Un flou juridique important plane encore au-dessus des travaux. Le décret initial par lequel le premier ministre a institué la commission Charbonneau n'a pas été abrogé. Le ministre de la Justice, Jean-Marc Fournier, a même assuré dimanche que ce décret ne serait pas modifié. L'attitude du ministre Fournier, contredit deux fois par son chef durant le week-end, a fait sourciller bien des juristes, qui s'attendaient à ce qu'il défende avec plus de conviction l'indépendance de l'institution judiciaire.
Le Barreau du Québec ne veut pas se mêler de politique. «Faisons donc confiance à la juge, et laissons-la travailler quelques jours au moins», a dit Me Masson.
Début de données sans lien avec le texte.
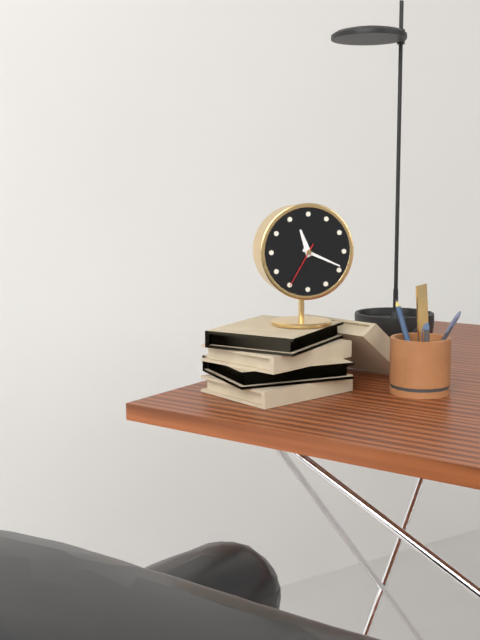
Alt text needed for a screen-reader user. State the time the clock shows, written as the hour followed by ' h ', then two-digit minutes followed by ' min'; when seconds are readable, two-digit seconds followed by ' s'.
11 h 19 min
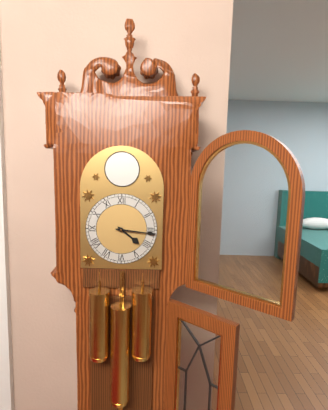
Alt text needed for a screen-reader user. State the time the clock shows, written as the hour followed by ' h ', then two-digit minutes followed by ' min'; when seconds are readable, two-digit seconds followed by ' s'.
4 h 16 min
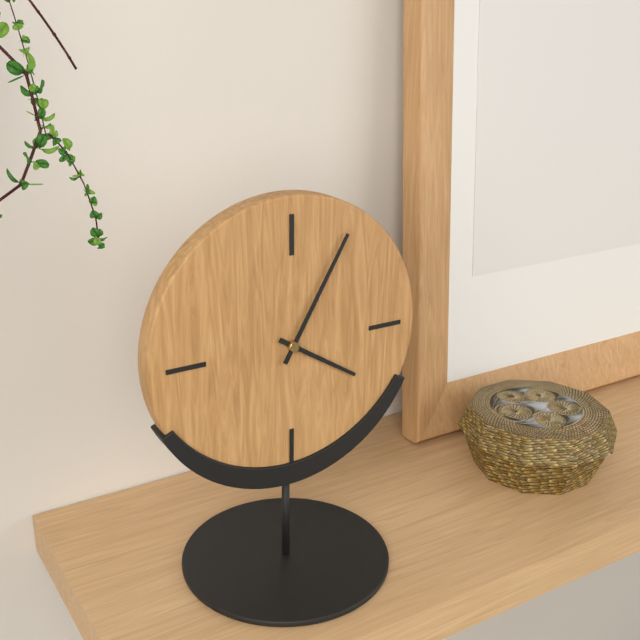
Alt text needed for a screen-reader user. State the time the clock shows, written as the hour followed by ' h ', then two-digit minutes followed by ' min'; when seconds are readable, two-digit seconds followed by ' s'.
4 h 05 min
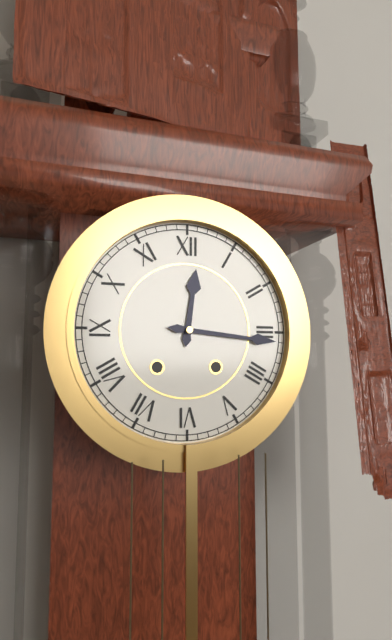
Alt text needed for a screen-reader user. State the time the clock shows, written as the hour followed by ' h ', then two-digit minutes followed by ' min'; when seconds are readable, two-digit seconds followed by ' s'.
12 h 16 min
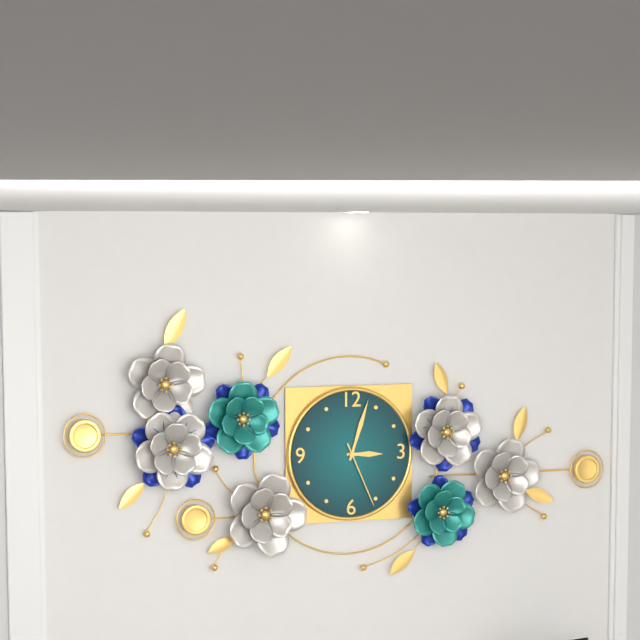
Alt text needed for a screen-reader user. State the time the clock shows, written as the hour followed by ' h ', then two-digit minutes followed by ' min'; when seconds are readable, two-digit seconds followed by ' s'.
3 h 03 min 26 s
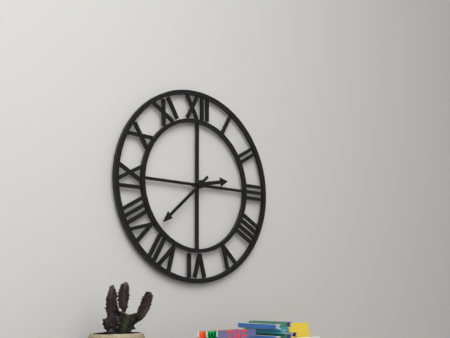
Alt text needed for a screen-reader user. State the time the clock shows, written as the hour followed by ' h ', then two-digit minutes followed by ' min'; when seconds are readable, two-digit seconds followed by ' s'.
2 h 38 min
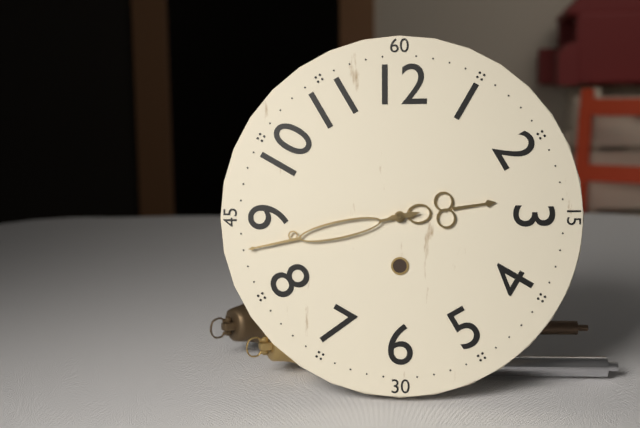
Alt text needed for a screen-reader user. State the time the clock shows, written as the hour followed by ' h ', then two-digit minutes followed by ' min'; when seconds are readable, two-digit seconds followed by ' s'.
2 h 43 min
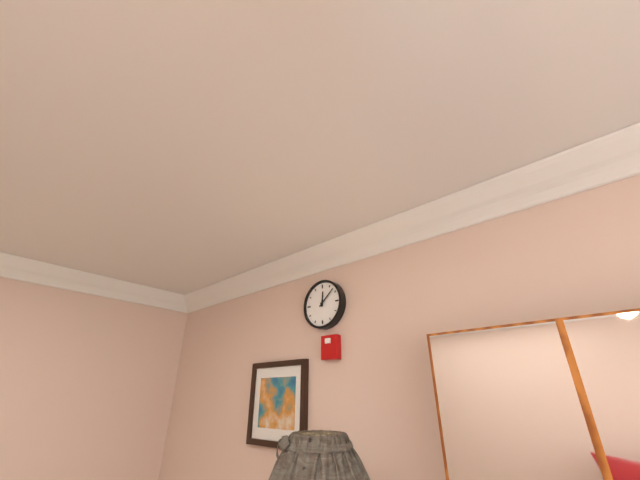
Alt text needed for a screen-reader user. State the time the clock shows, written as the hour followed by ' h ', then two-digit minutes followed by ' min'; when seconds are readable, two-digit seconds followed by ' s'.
12 h 08 min
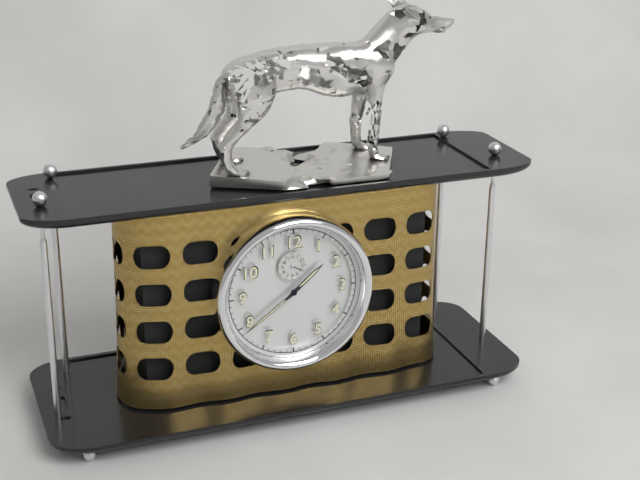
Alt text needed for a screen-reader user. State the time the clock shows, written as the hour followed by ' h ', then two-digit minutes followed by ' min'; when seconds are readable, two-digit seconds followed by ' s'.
1 h 39 min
Comme vendredi dernier, la juge Charbonneau n'a émis aucun commentaire.
Sylvain Lussier, avocat du gouvernement fédéral lors de la commission Gomery, est plus catégorique. Soit la juge Charbonneau opère en vertu du décret, et elle est par conséquent dans l'impossibilité de contraindre des témoins et de leur accorder l'immunité, soit le gouvernement abroge le décret et ordonne la tenue d'une enquête en vertu de la Loi sur les commissions d'enquête. «De deux choses l'une: ou bien le mandat reste comme il est, et nous avons un "task force", un effort de collecte des faits, ou bien la loi sur les commissions d'enquête va s'appliquer, estime Me Lussier. Le gouvernement ne peut pas donner des pouvoirs comme il le fait actuellement. Il faut que ce pouvoir soit donné par une loi.»
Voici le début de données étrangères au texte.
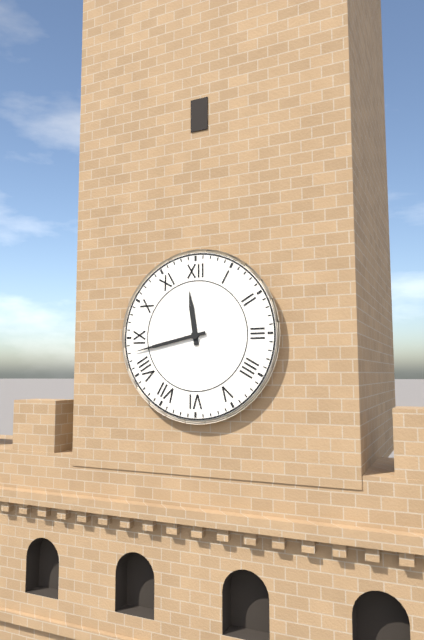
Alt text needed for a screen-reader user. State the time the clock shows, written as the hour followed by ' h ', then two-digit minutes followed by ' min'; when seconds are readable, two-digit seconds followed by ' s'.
11 h 43 min
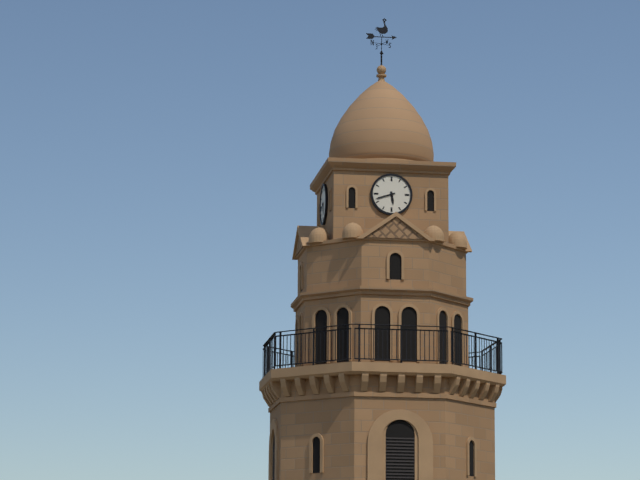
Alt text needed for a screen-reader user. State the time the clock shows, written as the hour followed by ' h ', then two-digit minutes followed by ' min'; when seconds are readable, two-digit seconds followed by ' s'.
5 h 42 min
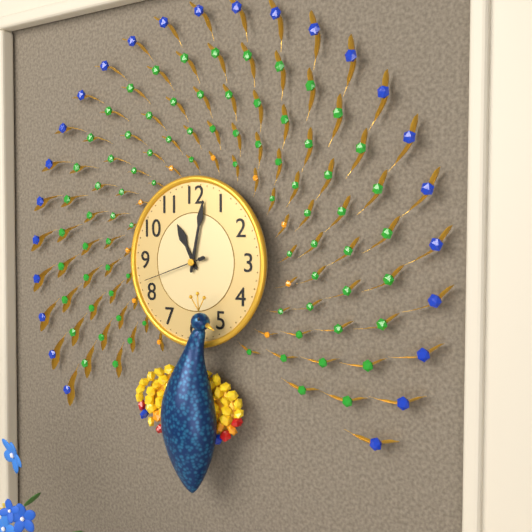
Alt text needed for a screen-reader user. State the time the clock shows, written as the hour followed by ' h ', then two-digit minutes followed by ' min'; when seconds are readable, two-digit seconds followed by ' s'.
11 h 02 min 42 s
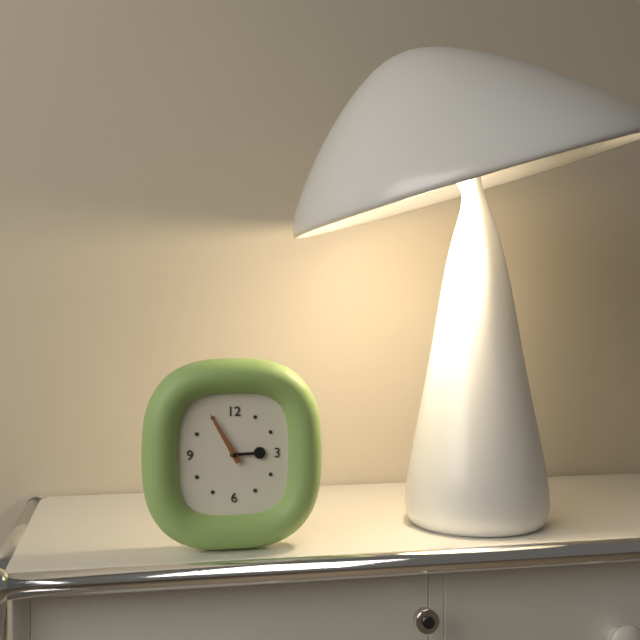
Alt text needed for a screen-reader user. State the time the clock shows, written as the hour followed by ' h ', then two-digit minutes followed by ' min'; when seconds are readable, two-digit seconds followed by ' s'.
2 h 55 min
Me Lussier juge par ailleurs «improbable» le scénario selon lequel la juge Charbonneau amorcerait ses travaux en vertu du décret, pour les poursuivre en vertu de la Loi sur les commissions d'enquête. «Selon moi, elle risque de faire des demandes assez vite. Il n'y a jamais de procédures qui vont cohabiter l'une à côté de l'autre», estime-t-il.
À Maisonneuve en direct, sur les ondes de Radio-Canada, la juge à la retraite de la Cour d'appel, Louise Otis, ne cachait pas sa déception. «La situation ressemble à une dérive», a-t-elle dit dans sa seule entrevue de la journée. Elle aurait préféré que le gouvernement confie à un juriste indépendant le soin de rédiger le mandat de la commission. Elle s'est dite «inquiète» que la juge Charbonneau doive s'adresser au gouvernement pour obtenir les outils nécessaires pour mener à bien son enquête sur l'industrie de la construction, la collusion, la corruption, et le financement occulte des partis politiques. «Un juge de la Cour supérieure ne demande rien à personne», a-t-elle dit, rappelant l'importance de la séparation des pouvoirs entre le judiciaire et l'exécutif.